[
https://issues.apache.org/jira/browse/ARIES-1500?page=com.atlassian.jira.plugin.system.issuetabpanels:comment-tabpanel&focusedCommentId=15176046#comment-15176046
]
Guillaume Nodet commented on ARIES-1500:
----------------------------------------
I disagree that Java does not care about that.
If you have a setter with List<String> and you inject a List<Integer>, you will
certainly run into ClassCastException.
The checks that blueprint does are done to avoid such exceptions at runtime.
The blueprint spec mandates this behaviour, so we can't really change the
default anyway. One way around the problem is to provide a converter.

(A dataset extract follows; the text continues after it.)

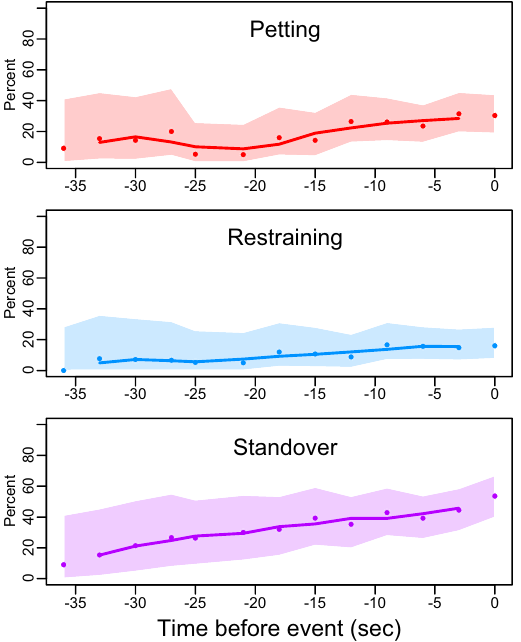
Figure 2. Patterns of changes in human behaviour (petting, restraining and standing over the dog) preceding the bite. Dots indicate observed proportions, clines represent 3-point moving averages and the shaded area the 95% confidence intervals for the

You can
implement a Something => Something<T> conversion if you want.
Also, if you inject a bean implementing Something<Foo> and your setter is
setSomething(Something<Foo>), the exception should not occur.
> Conversion fails with generics
> ------------------------------
>
> Key: ARIES-1500
> URL: https://issues.apache.org/jira/browse/ARIES-1500
> Project: Aries
> Issue Type: Bug
> Components: Blueprint
> Affects Versions: blueprint-core-1.5.0
> Environment: All
> Reporter: Jean-Philippe CLEMENT
>
> Let's take a bean with the method setSomething(Something<T>) called via
> blueprint with another bean implementing Something => exception saying that
> bean conversion is not possible. But, if I change the method signature
> without the generic type setSomething(Something), then it works as expected.
> Blueprint should not care for the generic type as Java is type erasure and do
> not exceed the spec.
> There is no nice work around. Have to change all APIs used via Blueprint and
> take note for all deviations. This is really heavy.